Second, your regularly scheduled dental or periodontal cleaning does not suffice to replace this appointment. While your periodontal maintenance appointment is designed to maintain your periodontal health, the CPE goes much more in-depth in evaluating, diagnosing, and planning a course of treatment to help you achieve the healthiest periodontal condition possible.
The CPE allows us to discuss your main complaint(s) with you, thoroughly review your medical and periodontal history, and conduct diagnostic, genetic, biochemical, and microbiologic tests as needed. The AAP states that the CPE should include but is not limited to the following (you can read the full list here):

  • Extra and intraoral examination to detect non-periodontal oral diseases or conditions
  • Examination of teeth and implants to evaluate gingival topography and related structures; to measure probing depths, the width of keratinized tissue, gingival recession, and attachment level; to evaluate the health of the subgingival area with measures such as bleeding on probing and suppuration; to assess clinical furcation status; to detect endodontic–periodontal lesions
  • Assessment of the presence, degree, and distribution of plaque, calculus, and gingival inflammation
  • Occlusal examination to determine the mobility of teeth and dental implants, bite patterns and discrepancy, and determination of fremitus (palpable vibration produced during breathing caused by partial airway obstruction)

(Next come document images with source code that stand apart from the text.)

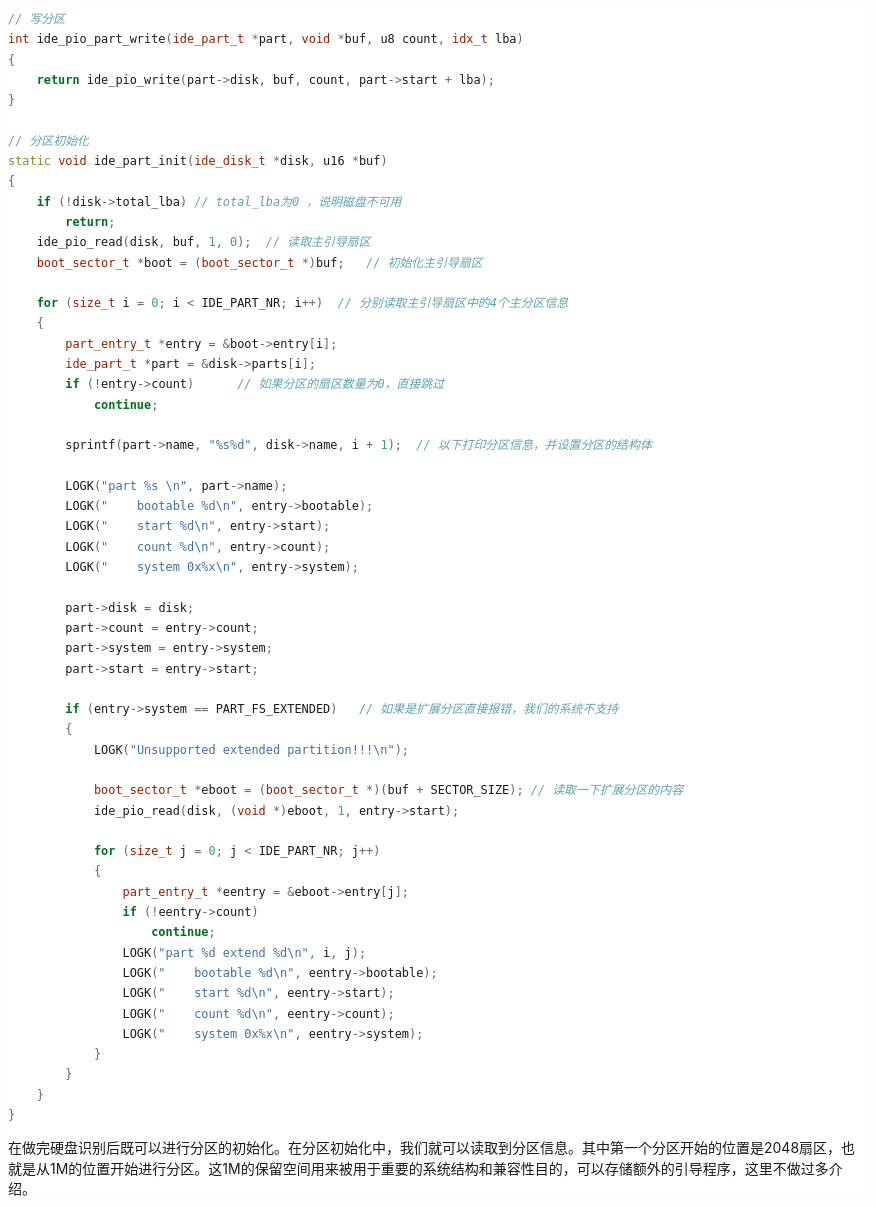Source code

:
 ```cpp
// 写分区
int ide_pio_part_write(ide_part_t *part, void *buf, u8 count, idx_t lba)
{
    return ide_pio_write(part->disk, buf, count, part->start + lba);
}

// 分区初始化
static void ide_part_init(ide_disk_t *disk, u16 *buf)
{
    if (!disk->total_lba) // total_lba为0 ，说明磁盘不可用
        return;
    ide_pio_read(disk, buf, 1, 0);  // 读取主引导扇区
    boot_sector_t *boot = (boot_sector_t *)buf;   // 初始化主引导扇区

    for (size_t i = 0; i < IDE_PART_NR; i++)  // 分别读取主引导扇区中的4个主分区信息
    {
        part_entry_t *entry = &boot->entry[i];  
        ide_part_t *part = &disk->parts[i];
        if (!entry->count)      // 如果分区的扇区数量为0，直接跳过
            continue;

        sprintf(part->name, "%s%d", disk->name, i + 1);  // 以下打印分区信息，并设置分区的结构体

        LOGK("part %s \n", part->name);
        LOGK("    bootable %d\n", entry->bootable);
        LOGK("    start %d\n", entry->start);
        LOGK("    count %d\n", entry->count);
        LOGK("    system 0x%x\n", entry->system);

        part->disk = disk;
        part->count = entry->count;
        part->system = entry->system;
        part->start = entry->start;

        if (entry->system == PART_FS_EXTENDED)   // 如果是扩展分区直接报错，我们的系统不支持
        {
            LOGK("Unsupported extended partition!!!\n");

            boot_sector_t *eboot = (boot_sector_t *)(buf + SECTOR_SIZE); // 读取一下扩展分区的内容
            ide_pio_read(disk, (void *)eboot, 1, entry->start);

            for (size_t j = 0; j < IDE_PART_NR; j++)
            {
                part_entry_t *eentry = &eboot->entry[j];
                if (!eentry->count)
                    continue;
                LOGK("part %d extend %d\n", i, j);
                LOGK("    bootable %d\n", eentry->bootable);
                LOGK("    start %d\n", eentry->start);
                LOGK("    count %d\n", eentry->count);
                LOGK("    system 0x%x\n", eentry->system);
            }
        }
    }
}
```
在做完硬盘识别后既可以进行分区的初始化。在分区初始化中，我们就可以读取到分区信息。其中第一个分区开始的位置是2048扇区，也就是从1M的位置开始进行分区。这1M的保留空间用来被用于重要的系统结构和兼容性目的，可以存储额外的引导程序，这里不做过多介绍。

  • Interpretation of radiographs to examine the entire tooth or implant, assess the quality and quantity of bone and establish bone loss patterns
  • Evaluation and risk assessment of periodontal-systemic interrelationships, (depending on the relationship between periodontal disease and heart disease, this could include dementia, stroke, or even pregnancy complications)
  • Assessment of the need for and suitability of dental implants
  • Analysis of patient risk factors such as age, diabetes, smoking, cardiovascular disease, and other systemic conditions associated with the development or progression of periodontal disease

Third, the yearly CPE is paramount because it gives us the opportunity to create a treatment plan specially tailored to account for a variety of factors that differ from person to person. The treatment plan we design for you considers the efficacy of adjunctive restorative, prosthetic, orthodontic, and/or endodontic treatment if necessary. We also account for risk factors including, but not limited to, diabetes, smoking, and other health or lifestyle factors.

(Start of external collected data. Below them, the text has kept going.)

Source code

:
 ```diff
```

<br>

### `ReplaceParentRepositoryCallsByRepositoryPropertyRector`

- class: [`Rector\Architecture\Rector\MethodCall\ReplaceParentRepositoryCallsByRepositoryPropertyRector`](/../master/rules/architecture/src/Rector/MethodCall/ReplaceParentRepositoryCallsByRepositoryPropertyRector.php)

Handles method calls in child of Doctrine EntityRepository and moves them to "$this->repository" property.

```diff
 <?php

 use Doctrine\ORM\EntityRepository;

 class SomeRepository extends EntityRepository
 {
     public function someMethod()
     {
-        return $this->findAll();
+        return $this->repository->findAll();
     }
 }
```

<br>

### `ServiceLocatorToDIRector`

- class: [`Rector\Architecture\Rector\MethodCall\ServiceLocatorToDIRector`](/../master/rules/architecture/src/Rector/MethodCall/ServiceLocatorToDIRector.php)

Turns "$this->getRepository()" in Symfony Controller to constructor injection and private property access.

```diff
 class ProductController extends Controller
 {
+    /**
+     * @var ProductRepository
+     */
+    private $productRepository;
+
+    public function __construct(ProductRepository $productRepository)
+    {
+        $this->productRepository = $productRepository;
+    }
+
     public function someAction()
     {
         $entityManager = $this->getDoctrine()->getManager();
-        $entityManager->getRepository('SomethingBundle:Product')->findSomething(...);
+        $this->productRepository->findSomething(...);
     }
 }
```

To conclude, the CPE is imperative to preventing, treating, and diagnosing any oral health issues before those issues become unmanageable. The AAP has determined that to uphold at least the minimum standard of patient care, periodontists should conduct CPE’s annually for all periodontal patients. Doing so allows us to help you maintain your current health and/or manage, mitigate, or eliminate potentially more serious issues that may arise from year to year.